Metric	Why It Matters
CPU Utilization	Sustained high CPU can indicate missing indexes, inefficient queries, or insufficient sizing
Memory Utilization	Low available memory can lead to increased disk I/O and degraded query performance
Active Connections	Exhausting the connection limit will cause new requests to fail; track against `max_connections`
PG Locks	Lock contention can cause queries to queue and time out, particularly during high-concurrency flow runs

For recommended PostgreSQL configuration to support performance and observability, see Database Flags.

Redis¶

Monitor the following metrics on each Redis instance (Cache, Work, Streams):

Metric	Why It Matters
CPU Utilization	High CPU on the Streams instance may indicate a backlog of unprocessed events
Memory Utilization	Redis will evict keys or error when memory is exhausted; size each instance appropriately
Cache Hit Ratio	A low hit ratio on the Cache instance means more requests are falling through to PostgreSQL, increasing database load

Kubernetes Cluster¶

Monitor at the cluster and node level:

Metric	Why It Matters
Node CPU Utilization	Sustained saturation will cause pod throttling and degraded service response times
Node Memory Utilization	Memory pressure leads to pod evictions, which can interrupt running services
Control Plane Metrics	API server latency and etcd health are leading indicators of cluster instability

Prefect Application Services¶

Prometheus Metrics¶

Each Prefect web service exposes a Prometheus-compatible /metrics endpoint.
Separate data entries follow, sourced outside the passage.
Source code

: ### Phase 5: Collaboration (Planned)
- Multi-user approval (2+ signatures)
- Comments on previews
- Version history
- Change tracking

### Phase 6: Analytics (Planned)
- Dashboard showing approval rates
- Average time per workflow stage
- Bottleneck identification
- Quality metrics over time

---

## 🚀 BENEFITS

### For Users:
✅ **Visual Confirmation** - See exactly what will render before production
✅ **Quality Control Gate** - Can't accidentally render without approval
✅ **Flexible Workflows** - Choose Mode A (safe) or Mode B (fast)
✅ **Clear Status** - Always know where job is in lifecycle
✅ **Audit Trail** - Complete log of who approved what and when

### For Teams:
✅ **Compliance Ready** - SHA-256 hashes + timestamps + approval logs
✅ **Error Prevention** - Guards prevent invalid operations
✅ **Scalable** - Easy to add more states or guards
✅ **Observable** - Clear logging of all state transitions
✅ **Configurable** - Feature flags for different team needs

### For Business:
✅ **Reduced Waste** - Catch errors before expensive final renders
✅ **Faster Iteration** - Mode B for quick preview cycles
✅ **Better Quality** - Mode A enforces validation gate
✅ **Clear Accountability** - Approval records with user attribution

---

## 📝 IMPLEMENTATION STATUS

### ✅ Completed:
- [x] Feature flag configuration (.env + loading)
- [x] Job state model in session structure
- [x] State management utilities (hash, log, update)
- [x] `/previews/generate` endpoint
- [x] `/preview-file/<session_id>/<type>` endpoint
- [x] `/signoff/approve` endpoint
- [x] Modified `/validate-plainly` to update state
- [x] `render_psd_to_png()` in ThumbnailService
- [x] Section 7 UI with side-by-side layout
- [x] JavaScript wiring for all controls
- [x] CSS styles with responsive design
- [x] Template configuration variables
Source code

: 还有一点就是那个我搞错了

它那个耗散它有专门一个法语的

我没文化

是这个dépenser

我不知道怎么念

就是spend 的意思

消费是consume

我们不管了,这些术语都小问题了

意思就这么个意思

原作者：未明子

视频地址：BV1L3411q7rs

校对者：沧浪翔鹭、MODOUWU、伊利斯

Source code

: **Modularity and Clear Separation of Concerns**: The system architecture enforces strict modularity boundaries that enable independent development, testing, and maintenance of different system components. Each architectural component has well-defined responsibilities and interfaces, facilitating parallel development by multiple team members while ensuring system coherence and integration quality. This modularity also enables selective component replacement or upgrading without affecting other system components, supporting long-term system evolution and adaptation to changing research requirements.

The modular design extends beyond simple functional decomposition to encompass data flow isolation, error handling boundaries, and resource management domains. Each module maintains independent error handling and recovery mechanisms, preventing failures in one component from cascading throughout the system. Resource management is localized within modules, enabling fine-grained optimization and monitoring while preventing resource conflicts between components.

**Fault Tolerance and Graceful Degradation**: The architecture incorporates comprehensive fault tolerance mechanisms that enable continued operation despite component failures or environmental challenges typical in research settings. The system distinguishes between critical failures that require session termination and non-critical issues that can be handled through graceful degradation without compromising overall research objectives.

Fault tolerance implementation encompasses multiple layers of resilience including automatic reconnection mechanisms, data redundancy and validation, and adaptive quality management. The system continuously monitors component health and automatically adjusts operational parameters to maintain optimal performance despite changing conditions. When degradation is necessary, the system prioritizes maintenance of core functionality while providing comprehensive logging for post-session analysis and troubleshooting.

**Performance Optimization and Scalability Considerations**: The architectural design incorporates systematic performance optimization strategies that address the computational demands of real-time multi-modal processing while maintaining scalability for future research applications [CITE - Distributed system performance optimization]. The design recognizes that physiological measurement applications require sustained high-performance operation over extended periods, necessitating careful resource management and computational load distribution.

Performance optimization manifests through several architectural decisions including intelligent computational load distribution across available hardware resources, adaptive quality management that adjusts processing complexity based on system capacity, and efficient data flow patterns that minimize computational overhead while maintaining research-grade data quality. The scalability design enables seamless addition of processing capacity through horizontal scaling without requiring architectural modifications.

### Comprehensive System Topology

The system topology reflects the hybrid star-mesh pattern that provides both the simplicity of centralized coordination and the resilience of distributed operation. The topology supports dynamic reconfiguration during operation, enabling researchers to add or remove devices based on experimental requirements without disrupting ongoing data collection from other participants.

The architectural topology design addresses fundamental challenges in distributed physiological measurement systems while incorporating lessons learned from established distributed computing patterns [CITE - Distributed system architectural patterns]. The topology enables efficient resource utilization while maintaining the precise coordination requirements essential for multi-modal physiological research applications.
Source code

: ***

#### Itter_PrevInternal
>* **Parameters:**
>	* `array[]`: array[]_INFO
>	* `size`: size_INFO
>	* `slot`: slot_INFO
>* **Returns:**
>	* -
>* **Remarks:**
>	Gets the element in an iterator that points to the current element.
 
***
For example:

auth:4300/metrics

Scrape these endpoints with your Prometheus instance to track request rates, error rates, and latency per service. See Prefect Services for the full list of web services and their roles.

Service Logs¶

Logs are the most direct signal of service health. Collect and monitor logs from all running Prefect pods:

kubectl logs -n prefect <pod-name>

Key things to watch for:

Error-level log entries — unexpected exceptions or repeated failures in any service
Authentication errors — failures in the auth service will cascade to all other services
Database connection errors — indicate connectivity or pool exhaustion issues with PostgreSQL or Redis
Slow query warnings — sustained slow queries point to database sizing or indexing issues

To increase log verbosity for a service during investigation, set the following environment variables on the relevant Kubernetes deployment:

- name: PREFECT_CLOUD_LOGGING_LEVEL
  value: 'DEBUG'
- name: PREFECT_CLOUD_DISABLE_LOGGING_CONFIG
  value: 'true'